Ms Robinson urged any lawmakers not familiar with the issue of burn pits to educate themselves by watching the “Delay, Deny, Hope you Die” movie and reading Joseph Hickman’s The Burn Pits: The Poisoning of America’s Soldiers.
“Maybe then they will get a glimpse of the reality and of what it is like living in our shoes and the frustration and anger and hurt experienced when our veterans come home,” she said.
The veteran’s widow was invited to the State of the Union address by First Lady Jill Biden, where the president dedicated part of his speech to telling her husband’s story and to speaking about the issue of burn pits.
“He was born a soldier. Army National Guard. Combat medic in Kosovo and Iraq,” Mr Biden said.

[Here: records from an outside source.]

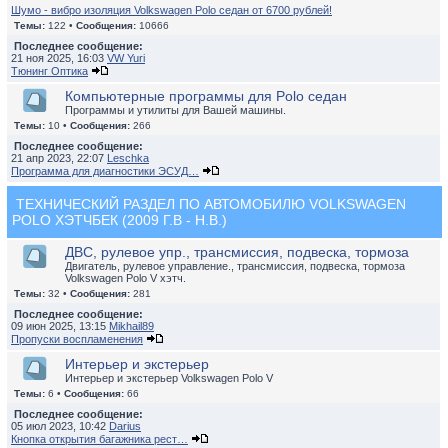
Шумо - вибро изоляция Volkswagen Polo седан от 6700 рублей!
Темы:
122 •
Сообщения:
10666
Последнее сообщение:
21 ноя 2025, 16:03
VW Yuri
Тюнинг Оптика
Компьютерные программы для Polo седан
Программы и утилиты для Вашей машины.
Темы:
10 •
Сообщения:
266
Последнее сообщение:
21 апр 2023, 22:07
Leschka
Программа для диагностики ЭСУД…
ТЕХНИЧЕСКИЙ РАЗДЕЛ ПО АВТОМОБИЛЮ VOLKSWAGEN
POLO ХЭТЧБЕК (2009 Г.В - Н.В.)
ДВС, рулевое упр., трансмиссия, подвеска, тормоза
Двигатель, рулевое управление., трансмиссия, подвеска, тормоза
Volkswagen Polo V хэтч.
Темы:
32 •
Сообщения:
281
Последнее сообщение:
09 июн 2025, 13:15
Mikhail89
Пропуски воспламенения
Интерьер и экстерьер
Интерьер и экстерьер Volkswagen Polo V
Темы:
6 •
Сообщения:
66
Последнее сообщение:
05 июл 2023, 10:42
Darius
Кнопка открытия багажника рест…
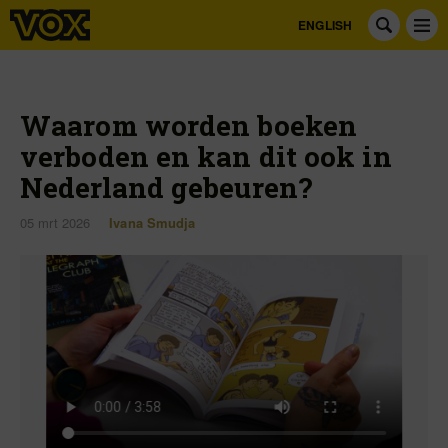
ENGLISH
Waarom worden boeken
verboden en kan dit ook in
Nederland gebeuren?
05 mrt 2026
Ivana Smudja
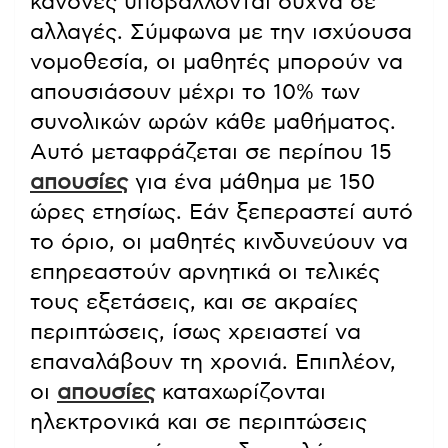
κανόνες υποβάλλονται συχνά σε
αλλαγές. Σύμφωνα με την ισχύουσα
νομοθεσία, οι μαθητές μπορούν να
απουσιάσουν μέχρι το 10% των
συνολικών ωρών κάθε μαθήματος
.
Αυτό μεταφράζεται σε περίπου 15
απουσίες
για ένα μάθημα με 150
ώρες ετησίως. Εάν ξεπεραστεί αυτό
το όριο, οι μαθητές κινδυνεύουν να
επηρεαστούν αρνητικά οι τελικές
τους εξετάσεις, και σε ακραίες
περιπτώσεις, ίσως χρειαστεί να
επαναλάβουν τη χρονιά. Επιπλέον,
οι
απουσίες
καταχωρίζονται
ηλεκτρονικά και σε περιπτώσεις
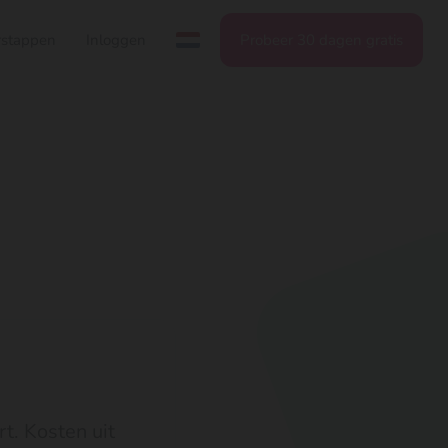
stappen
Inloggen
Probeer 30 dagen gratis
rt. Kosten uit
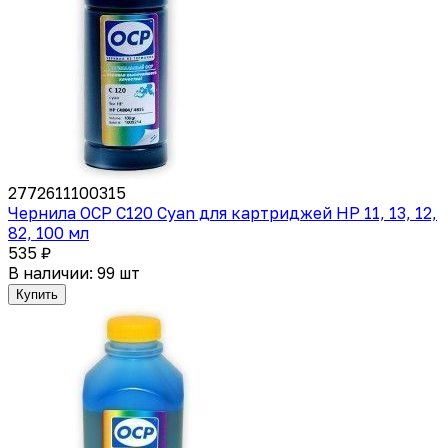
2772611100315
Чернила OCP C120 Cyan для картриджей HP 11, 13, 12,
82, 100 мл
535 ₽
В наличии: 99 шт
Купить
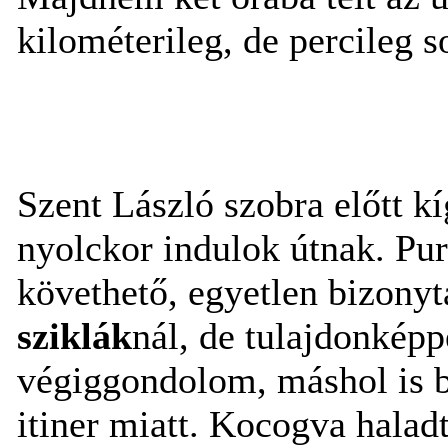
kilométerileg, de percileg s
Szent László szobra előtt k
nyolckor indulok útnak. Purit
követhető, egyetlen bizony
sziklák
nál, de tulajdonképp
végiggondolom, máshol is 
itiner miatt. Kocogva halad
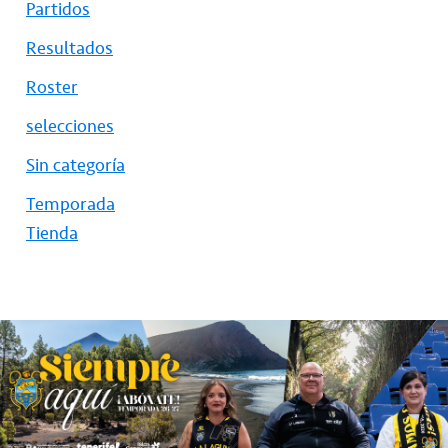
Partidos
Resultados
Roster
selecciones
Sin categoría
Temporada
Tienda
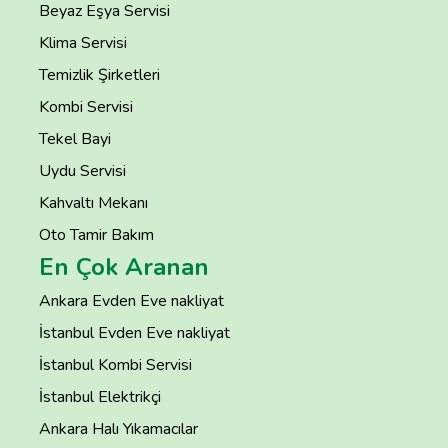
Beyaz Eşya Servisi
Klima Servisi
Temizlik Şirketleri
Kombi Servisi
Tekel Bayi
Uydu Servisi
Kahvaltı Mekanı
Oto Tamir Bakım
En Çok Aranan
Ankara Evden Eve nakliyat
İstanbul Evden Eve nakliyat
İstanbul Kombi Servisi
İstanbul Elektrikçi
Ankara Halı Yıkamacılar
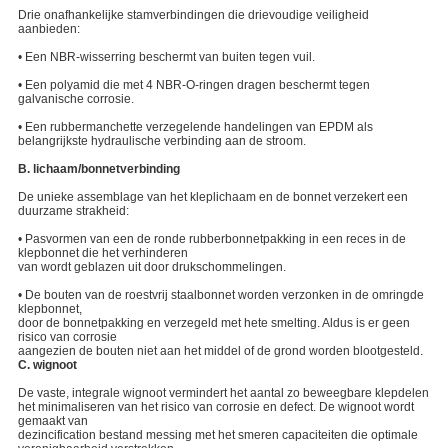
Drie onafhankelijke stamverbindingen die drievoudige veiligheid
aanbieden:
• Een NBR-wisserring beschermt van buiten tegen vuil.
• Een polyamid die met 4 NBR-O-ringen dragen beschermt tegen
galvanische corrosie.
• Een rubbermanchette verzegelende handelingen van EPDM als
belangrijkste hydraulische verbinding aan de stroom.
B. lichaam/bonnetverbinding
De unieke assemblage van het kleplichaam en de bonnet verzekert een
duurzame strakheid:
• Pasvormen van een de ronde rubberbonnetpakking in een reces in de
klepbonnet die het verhinderen
van wordt geblazen uit door drukschommelingen.
• De bouten van de roestvrij staalbonnet worden verzonken in de omringde
klepbonnet,
door de bonnetpakking en verzegeld met hete smelting. Aldus is er geen
risico van corrosie
aangezien de bouten niet aan het middel of de grond worden blootgesteld.
C. wignoot
De vaste, integrale wignoot vermindert het aantal zo beweegbare klepdelen
het minimaliseren van het risico van corrosie en defect. De wignoot wordt
gemaakt van
dezincification bestand messing met het smeren capaciteiten die optimale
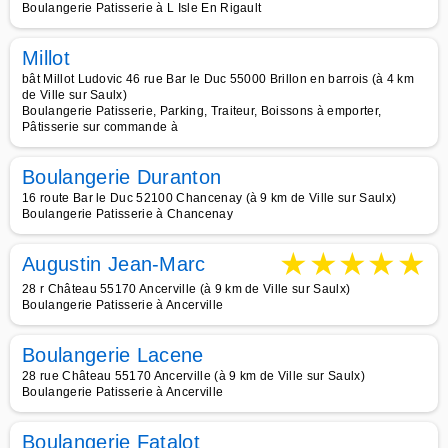
Boulangerie Patisserie à L Isle En Rigault
Millot
bât Millot Ludovic 46 rue Bar le Duc 55000 Brillon en barrois (à 4 km
de Ville sur Saulx)
Boulangerie Patisserie, Parking, Traiteur, Boissons à emporter,
Pâtisserie sur commande à
Boulangerie Duranton
16 route Bar le Duc 52100 Chancenay (à 9 km de Ville sur Saulx)
Boulangerie Patisserie à Chancenay
★
★
★
★
★
Augustin Jean-Marc
28 r Château 55170 Ancerville (à 9 km de Ville sur Saulx)
Boulangerie Patisserie à Ancerville
Boulangerie Lacene
28 rue Château 55170 Ancerville (à 9 km de Ville sur Saulx)
Boulangerie Patisserie à Ancerville
Boulangerie Fatalot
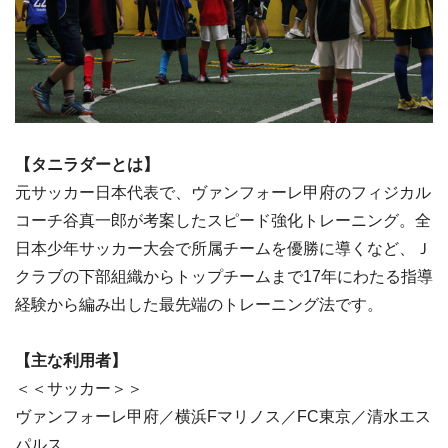
【タニラダーとは】
元サッカー日本代表で、ヴァンフォーレ甲府のフィジカル
コーチ谷真一郎が考案したスピード強化トレーニング。全
日本少年サッカー大会で所属チームを優勝に導くなど、Ｊ
クラブの下部組織からトップチームまで17年にわたる指導
経験から編み出した最先端のトレーニング法です。
【主な利用者】
＜＜サッカー＞＞
ヴァンフォーレ甲府／横浜Fマリノス／FC東京／清水エス
パルス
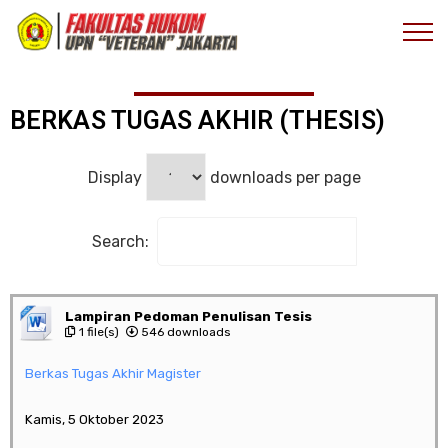
E-Dokumen
Mahasiswa S2
BERKAS TUGAS AKHIR (THESIS)
Display
downloads per page
Search:
Lampiran Pedoman Penulisan Tesis
1 file(s)
546 downloads
Berkas Tugas Akhir Magister
Kamis, 5 Oktober 2023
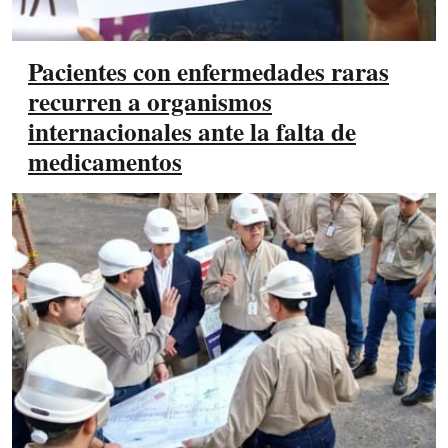
Pacientes con enfermedades raras
recurren a organismos
internacionales ante la falta de
medicamentos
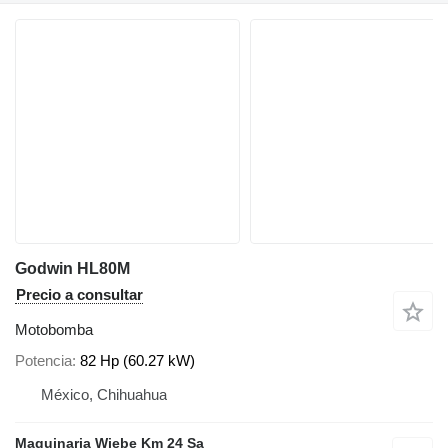
Godwin HL80M
Precio a consultar
Motobomba
Potencia
82 Hp (60.27 kW)
México, Chihuahua
Maquinaria Wiebe Km 24 Sa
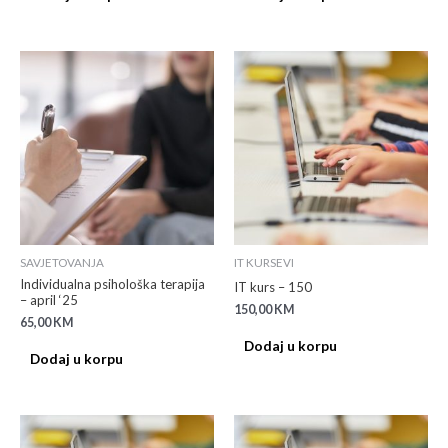
SAVJETOVANJA
IT KURSEVI
Individualna psihološka terapija
IT kurs – 150
– april ‘25
150,00
KM
65,00
KM
Dodaj u korpu
Dodaj u korpu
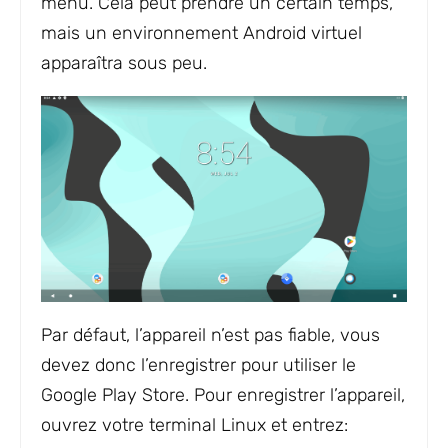
menu. Cela peut prendre un certain temps,
mais un environnement Android virtuel
apparaîtra sous peu.
Par défaut, l’appareil n’est pas fiable, vous
devez donc l’enregistrer pour utiliser le
Google Play Store. Pour enregistrer l’appareil,
ouvrez votre terminal Linux et entrez:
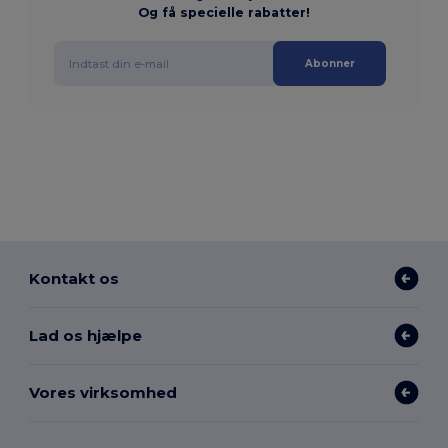
Og få specielle rabatter!
Abonner
Kontakt os
Lad os hjælpe
Vores virksomhed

“Stationed near Baghdad, just yards from burn pits the size of football fields.
“Danielle is here with us tonight. They loved going to Ohio State football games. And he loved building Legos with their daughter.
“But cancer from prolonged exposure to burn pits ravaged Heath’s lungs and body.
“Danielle says Heath was a fighter to the very end. He didn’t know how to stop fighting, and neither did she.
“Through her pain, she found purpose to demand that we do better. Tonight, Danielle, we are going to do better.”
Since the president dedicated part of his State of the Union address to the topic of burn pits, Ms Robinson said she has noticed a shift in public awareness of the issue.
People have come up to her saying they had never even heard about the issue impacting thousands of American servicemembers until that moment, she said.
“I fully believe that people are more on board with this and that the civilian world is starting to learn what they did to our soldiers and what they were exposed to,” she said.
“Lots of people have come up to me and said they were very shocked to hear about it and that they had no idea what burn pits were before,” she said.
“I feel like it’s still a battle and we need to get the bill passed but it’s laying more of the foundation for what veterans need and bringing more light onto the issue.”